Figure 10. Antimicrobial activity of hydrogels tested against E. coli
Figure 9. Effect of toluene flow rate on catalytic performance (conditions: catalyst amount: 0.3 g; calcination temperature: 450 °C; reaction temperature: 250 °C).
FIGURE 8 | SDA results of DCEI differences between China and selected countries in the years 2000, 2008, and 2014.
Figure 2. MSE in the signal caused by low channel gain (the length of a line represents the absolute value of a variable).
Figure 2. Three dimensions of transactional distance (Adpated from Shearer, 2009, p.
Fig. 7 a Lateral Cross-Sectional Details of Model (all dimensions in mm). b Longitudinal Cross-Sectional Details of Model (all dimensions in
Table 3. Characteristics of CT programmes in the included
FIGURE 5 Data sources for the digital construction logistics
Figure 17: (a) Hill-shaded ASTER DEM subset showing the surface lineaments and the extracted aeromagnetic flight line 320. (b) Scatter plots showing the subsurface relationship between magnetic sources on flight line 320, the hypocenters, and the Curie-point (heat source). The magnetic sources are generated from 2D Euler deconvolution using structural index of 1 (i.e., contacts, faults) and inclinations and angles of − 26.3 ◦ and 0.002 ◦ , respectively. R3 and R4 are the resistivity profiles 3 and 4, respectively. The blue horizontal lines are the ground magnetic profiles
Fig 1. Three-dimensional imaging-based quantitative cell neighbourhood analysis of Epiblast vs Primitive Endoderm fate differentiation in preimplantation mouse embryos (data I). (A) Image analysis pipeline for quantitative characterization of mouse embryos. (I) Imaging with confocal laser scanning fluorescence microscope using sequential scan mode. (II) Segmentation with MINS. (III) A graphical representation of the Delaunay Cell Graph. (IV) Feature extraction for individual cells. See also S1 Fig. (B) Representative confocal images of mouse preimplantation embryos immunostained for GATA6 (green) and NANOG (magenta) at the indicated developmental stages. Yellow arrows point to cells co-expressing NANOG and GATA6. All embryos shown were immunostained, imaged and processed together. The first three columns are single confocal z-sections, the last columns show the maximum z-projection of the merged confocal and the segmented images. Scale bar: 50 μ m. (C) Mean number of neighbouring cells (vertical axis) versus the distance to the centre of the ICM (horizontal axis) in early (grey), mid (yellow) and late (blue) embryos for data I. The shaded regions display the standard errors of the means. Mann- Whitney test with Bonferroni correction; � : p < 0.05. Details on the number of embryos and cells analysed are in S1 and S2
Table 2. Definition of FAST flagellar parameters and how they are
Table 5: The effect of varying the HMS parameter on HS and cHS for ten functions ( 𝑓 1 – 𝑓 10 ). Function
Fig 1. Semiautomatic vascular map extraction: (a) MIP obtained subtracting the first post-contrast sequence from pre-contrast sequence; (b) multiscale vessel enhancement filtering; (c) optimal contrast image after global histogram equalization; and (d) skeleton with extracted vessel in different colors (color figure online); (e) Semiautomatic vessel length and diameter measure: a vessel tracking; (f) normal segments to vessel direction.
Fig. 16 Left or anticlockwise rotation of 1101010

---

• Task directions: Reproduce the listing above precisely.

• Result:
Figure 10. Antimicrobial activity of hydrogels tested against E. coli
Figure 9. Effect of toluene flow rate on catalytic performance (conditions: catalyst amount: 0.3 g; calcination temperature: 450 °C; reaction temperature: 250 °C).
FIGURE 8 | SDA results of DCEI differences between China and selected countries in the years 2000, 2008, and 2014.
Figure 2. MSE in the signal caused by low channel gain (the length of a line represents the absolute value of a variable).
Figure 2. Three dimensions of transactional distance (Adpated from Shearer, 2009, p.
Fig. 7 a Lateral Cross-Sectional Details of Model (all dimensions in mm). b Longitudinal Cross-Sectional Details of Model (all dimensions in
Table 3. Characteristics of CT programmes in the included
FIGURE 5 Data sources for the digital construction logistics
Figure 17: (a) Hill-shaded ASTER DEM subset showing the surface lineaments and the extracted aeromagnetic flight line 320. (b) Scatter plots showing the subsurface relationship between magnetic sources on flight line 320, the hypocenters, and the Curie-point (heat source). The magnetic sources are generated from 2D Euler deconvolution using structural index of 1 (i.e., contacts, faults) and inclinations and angles of − 26.3 ◦ and 0.002 ◦ , respectively. R3 and R4 are the resistivity profiles 3 and 4, respectively. The blue horizontal lines are the ground magnetic profiles
Fig 1. Three-dimensional imaging-based quantitative cell neighbourhood analysis of Epiblast vs Primitive Endoderm fate differentiation in preimplantation mouse embryos (data I). (A) Image analysis pipeline for quantitative characterization of mouse embryos. (I) Imaging with confocal laser scanning fluorescence microscope using sequential scan mode. (II) Segmentation with MINS. (III) A graphical representation of the Delaunay Cell Graph. (IV) Feature extraction for individual cells. See also S1 Fig. (B) Representative confocal images of mouse preimplantation embryos immunostained for GATA6 (green) and NANOG (magenta) at the indicated developmental stages. Yellow arrows point to cells co-expressing NANOG and GATA6. All embryos shown were immunostained, imaged and processed together. The first three columns are single confocal z-sections, the last columns show the maximum z-projection of the merged confocal and the segmented images. Scale bar: 50 μ m. (C) Mean number of neighbouring cells (vertical axis) versus the distance to the centre of the ICM (horizontal axis) in early (grey), mid (yellow) and late (blue) embryos for data I. The shaded regions display the standard errors of the means. Mann- Whitney test with Bonferroni correction; � : p < 0.05. Details on the number of embryos and cells analysed are in S1 and S2
Table 2. Definition of FAST flagellar parameters and how they are
Table 5: The effect of varying the HMS parameter on HS and cHS for ten functions ( 𝑓 1 – 𝑓 10 ). Function
Fig 1. Semiautomatic vascular map extraction: (a) MIP obtained subtracting the first post-contrast sequence from pre-contrast sequence; (b) multiscale vessel enhancement filtering; (c) optimal contrast image after global histogram equalization; and (d) skeleton with extracted vessel in different colors (color figure online); (e) Semiautomatic vessel length and diameter measure: a vessel tracking; (f) normal segments to vessel direction.
Fig. 16 Left or anticlockwise rotation of 1101010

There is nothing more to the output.